The study analyzes three tropical cyclones (TC) with varying intensities, namely BOB02, a deep depression in the Bay of Bengal; Tauktae, an extremely severe cyclone in the Arabian Sea (AS); and Amphan, a supercyclone in the Bay of Bengal, which developed on October 11, 2020, May 13, 2021, and May 16, 2020, respectively. The analysis focuses on studying the re-distribution of the aerosols over the Indian region using these distinct datasets: Modern-Era Retrospective Analysis for Research and Application, version 2 (MERRA2), Integrated Multi-Satellite Retrievals for GPM (IMERG), and Cloud-Aerosol Lidar and Infrared Pathfinder Satellite Observation (CALIPSO).
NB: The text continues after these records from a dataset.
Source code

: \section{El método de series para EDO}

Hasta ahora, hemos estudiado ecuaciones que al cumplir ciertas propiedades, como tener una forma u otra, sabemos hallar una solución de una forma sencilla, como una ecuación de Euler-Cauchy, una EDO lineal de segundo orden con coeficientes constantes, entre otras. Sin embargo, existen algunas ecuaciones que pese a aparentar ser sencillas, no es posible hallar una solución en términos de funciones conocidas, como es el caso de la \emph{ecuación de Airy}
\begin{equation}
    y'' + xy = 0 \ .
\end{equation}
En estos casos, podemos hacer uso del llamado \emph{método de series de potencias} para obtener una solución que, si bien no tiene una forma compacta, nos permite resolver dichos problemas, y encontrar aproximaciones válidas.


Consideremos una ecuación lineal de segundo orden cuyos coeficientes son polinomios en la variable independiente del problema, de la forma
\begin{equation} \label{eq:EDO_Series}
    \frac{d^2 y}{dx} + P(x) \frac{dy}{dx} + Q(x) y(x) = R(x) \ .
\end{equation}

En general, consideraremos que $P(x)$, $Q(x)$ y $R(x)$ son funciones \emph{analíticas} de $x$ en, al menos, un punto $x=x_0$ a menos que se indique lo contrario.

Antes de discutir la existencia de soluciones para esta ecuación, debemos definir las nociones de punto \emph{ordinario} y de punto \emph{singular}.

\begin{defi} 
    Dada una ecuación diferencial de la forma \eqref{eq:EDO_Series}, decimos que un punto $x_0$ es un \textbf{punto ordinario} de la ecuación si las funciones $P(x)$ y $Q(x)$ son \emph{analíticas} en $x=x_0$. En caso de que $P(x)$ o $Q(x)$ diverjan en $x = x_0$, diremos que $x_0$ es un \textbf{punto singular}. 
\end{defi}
Throughout the cyclonic period, which includes the period from the inception of the low-pressure area to its dissipation as well as the pre-cyclonic and post-cyclonic periods (one week prior to and after the cyclonic period, respectively), various parameters related to aerosols and background meteorological conditions were collected. The primary parameter of interest was the aerosol optical depth (AOD). The analysis revealed significant variations in meteorological parameters such as wind speed, temperature, relative humidity, and rainfall along the cyclone track during both the cyclonic and post-cyclonic conditions compared to the pre-cyclonic conditions of these TCs. The AOD surrounding the cyclone track decreases during cyclonic and post-cyclonic conditions compared to pre-cyclonic conditions. This is due to the scavenging of both anthropogenic and natural (dust) aerosols. Conversely, AOD increases along the cyclone track, mainly due to an increase in natural (sea salt) aerosols. During pre-cyclonic conditions, both natural (dust) and anthropogenic (black carbon, organic carbon, and sulfate) aerosols contribute significantly to the total AOD, whereas during pre-cyclonic conditions, the main contributors are natural (sea-salt) aerosols. The coarse-mode particles are more dominant during cyclonic and post-cyclonic conditions than pre-cyclonic ones. Furthermore, our observations indicate that the atmospheric boundary layer (ABL) height increases by ∼0.1–0.6 km along the cyclone track during cyclonic conditions compared to pre-cyclonic conditions. While AOD from the free troposphere (FT) contributes more to the total AOD, contributions from ABL increase, while those from the FT decrease during cyclonic and post-cyclonic conditions.